Un enfant éclate de rire
et un ballon de baudruche.

Il ferait presque doux.

2019
  • 20.4.25

En voilà des questions !

Par quel miracle aujourd’hui
se tient encore debout 
face à moi qui le regarde ?

Qui tire la ficelle toujours 
plus mince que la veille
et, à la fois, à jamais si solide ?

Qui me protège ainsi,
la joie au bord des yeux
comme un pilier au milieu 
du préau de l’enfance ?
  • 19.4.25

Fougère

J’ai la voix humide, la chanson d’un ruisseau dans la tête. J’ai le nez au frais, le front pas très haut, les idées dans un petit chaos qui donne le tempo. Il fait pas beau mais ça fait rien.

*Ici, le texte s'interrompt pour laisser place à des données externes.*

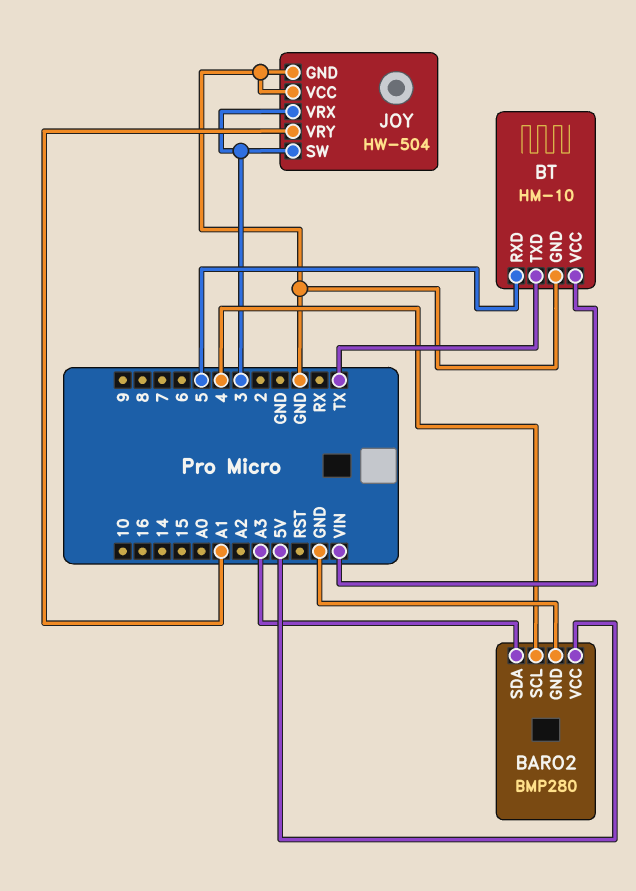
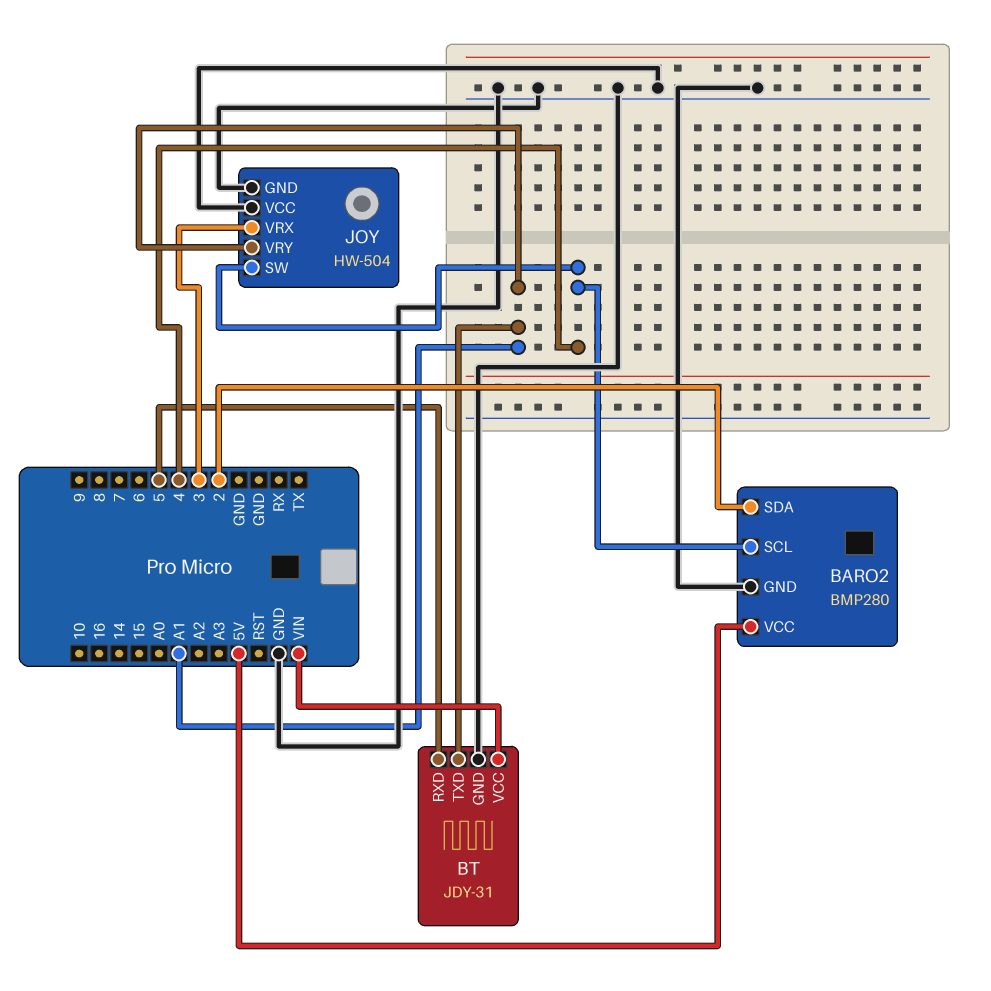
BARO2 pin SDA: A3 -> 2
BT: HM-10 -> JDY-31
BT pin TXD: TX -> A1
JOY pin SW: 3 -> 4

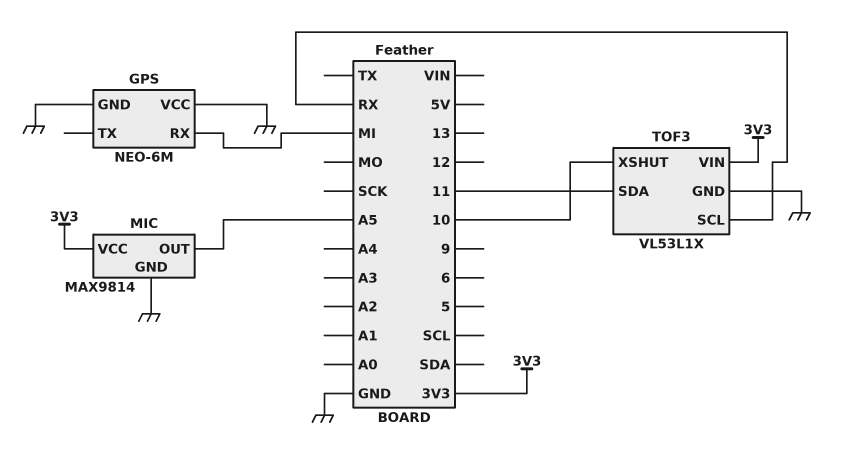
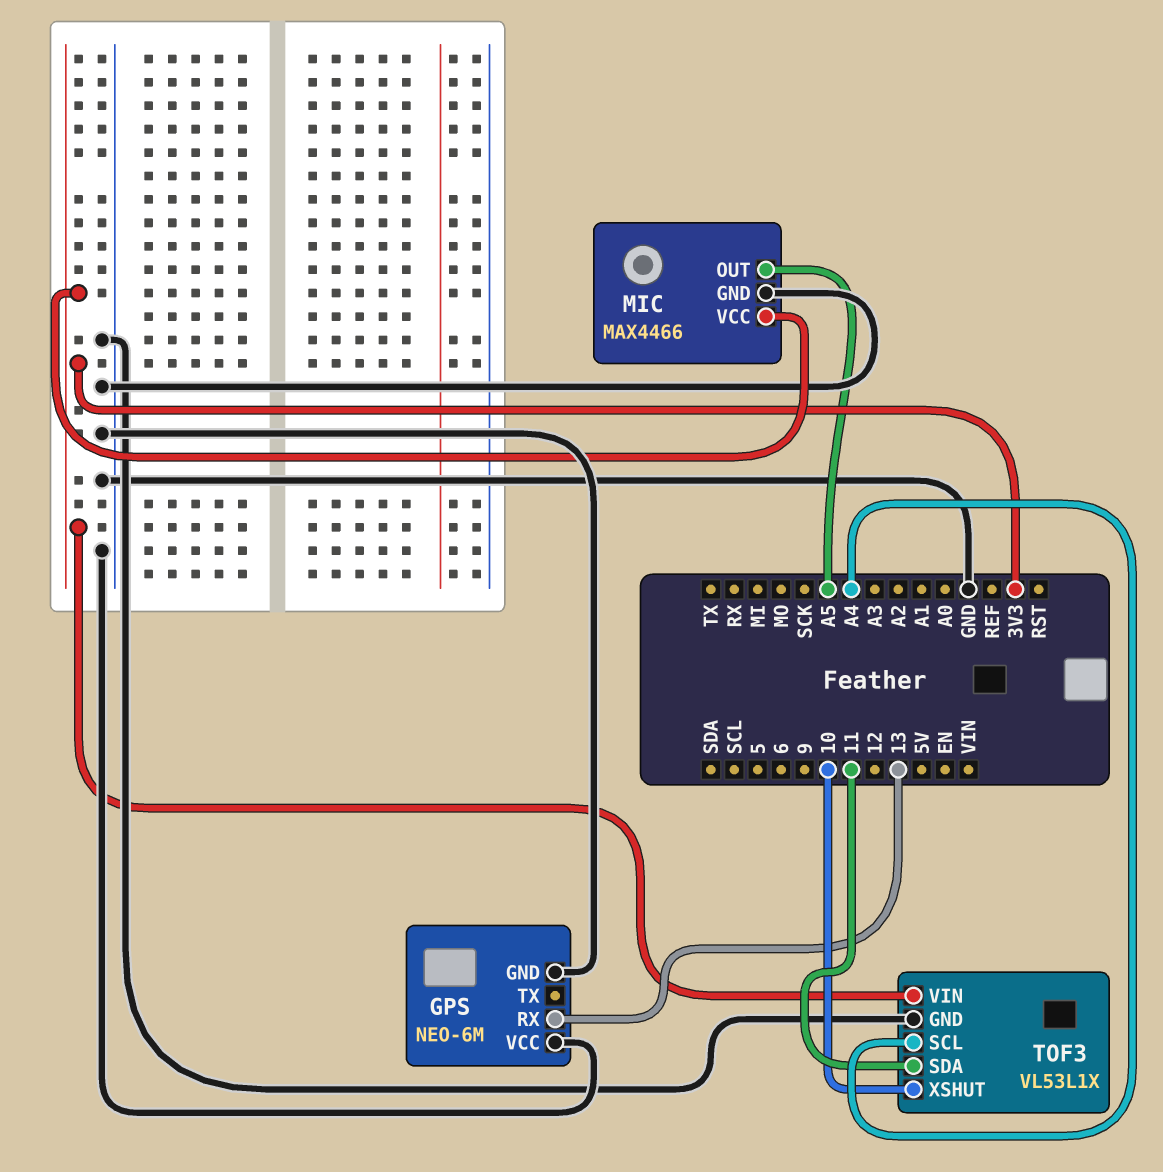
GPS pin RX: MI -> 13
MIC: MAX9814 -> MAX4466
TOF3 pin SCL: RX -> A4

Je regarde le haut d’un sapin qu’aucun vivant n’a jamais touché. Ça fait rien.
J’ai un chemin sous les pieds. Je vois le temps. J’aime la chanson du ruisseau. 

Dire que j’aurais pu naître dans la peau d’une fougère.
  • 17.4.25

Mon rêve

Mon rêve n’a aucune imagination
il parle seul, je n’existe pas pour lui 
comme s’il était rêvé par un autre. 

J’ajoute un oreiller, un traversin
change de position dans le lit
sur le dos, ventre, côté droit ou gauche. 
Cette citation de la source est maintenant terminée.